_Input records_:

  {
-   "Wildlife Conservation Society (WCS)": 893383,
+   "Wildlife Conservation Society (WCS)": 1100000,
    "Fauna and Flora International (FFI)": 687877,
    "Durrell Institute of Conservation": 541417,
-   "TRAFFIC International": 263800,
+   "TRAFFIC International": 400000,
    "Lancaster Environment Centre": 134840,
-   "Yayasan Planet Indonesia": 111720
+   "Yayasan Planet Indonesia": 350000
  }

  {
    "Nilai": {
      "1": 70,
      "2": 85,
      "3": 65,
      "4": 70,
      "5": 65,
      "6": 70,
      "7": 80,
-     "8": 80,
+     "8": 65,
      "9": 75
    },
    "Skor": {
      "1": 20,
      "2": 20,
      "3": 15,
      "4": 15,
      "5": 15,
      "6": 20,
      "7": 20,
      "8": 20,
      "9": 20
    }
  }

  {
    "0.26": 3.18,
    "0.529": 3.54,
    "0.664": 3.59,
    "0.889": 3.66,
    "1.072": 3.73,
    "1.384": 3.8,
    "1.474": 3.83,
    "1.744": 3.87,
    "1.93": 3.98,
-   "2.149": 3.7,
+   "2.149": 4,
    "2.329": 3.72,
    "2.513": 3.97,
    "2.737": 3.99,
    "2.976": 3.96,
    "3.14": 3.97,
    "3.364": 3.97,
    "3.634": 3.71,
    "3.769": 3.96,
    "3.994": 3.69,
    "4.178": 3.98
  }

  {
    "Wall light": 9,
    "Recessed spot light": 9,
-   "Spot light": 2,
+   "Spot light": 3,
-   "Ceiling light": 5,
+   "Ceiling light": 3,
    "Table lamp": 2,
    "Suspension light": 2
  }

==

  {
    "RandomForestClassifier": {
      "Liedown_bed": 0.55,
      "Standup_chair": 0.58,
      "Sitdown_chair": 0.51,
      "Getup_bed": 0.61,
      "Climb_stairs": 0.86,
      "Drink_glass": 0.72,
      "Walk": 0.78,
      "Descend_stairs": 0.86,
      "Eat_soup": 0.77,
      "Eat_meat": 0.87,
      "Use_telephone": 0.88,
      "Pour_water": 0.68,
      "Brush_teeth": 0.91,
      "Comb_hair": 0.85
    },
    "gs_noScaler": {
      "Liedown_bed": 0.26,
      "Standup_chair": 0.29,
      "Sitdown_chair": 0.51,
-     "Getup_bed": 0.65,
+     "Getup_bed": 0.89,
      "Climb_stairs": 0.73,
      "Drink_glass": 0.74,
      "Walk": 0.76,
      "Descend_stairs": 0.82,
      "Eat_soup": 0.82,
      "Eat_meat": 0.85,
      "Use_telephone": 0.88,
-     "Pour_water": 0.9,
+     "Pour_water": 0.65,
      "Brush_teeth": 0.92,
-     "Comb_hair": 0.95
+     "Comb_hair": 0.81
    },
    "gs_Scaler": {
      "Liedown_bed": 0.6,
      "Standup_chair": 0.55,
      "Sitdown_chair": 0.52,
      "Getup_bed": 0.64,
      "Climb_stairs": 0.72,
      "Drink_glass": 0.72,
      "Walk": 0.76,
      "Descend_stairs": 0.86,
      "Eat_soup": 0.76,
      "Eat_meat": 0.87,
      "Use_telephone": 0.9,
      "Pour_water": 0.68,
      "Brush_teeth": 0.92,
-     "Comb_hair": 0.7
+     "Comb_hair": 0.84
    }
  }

---

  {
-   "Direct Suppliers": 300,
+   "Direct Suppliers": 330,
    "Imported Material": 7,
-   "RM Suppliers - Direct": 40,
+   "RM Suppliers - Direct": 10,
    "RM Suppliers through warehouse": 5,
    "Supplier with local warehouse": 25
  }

_Exercise brief_:
I need every line of the data that has the word "Conservation"; please list them.

_Answer section_:
-   "Wildlife Conservation Society (WCS)": 893383,
+   "Wildlife Conservation Society (WCS)": 1100000,
    "Durrell Institute of Conservation": 541417,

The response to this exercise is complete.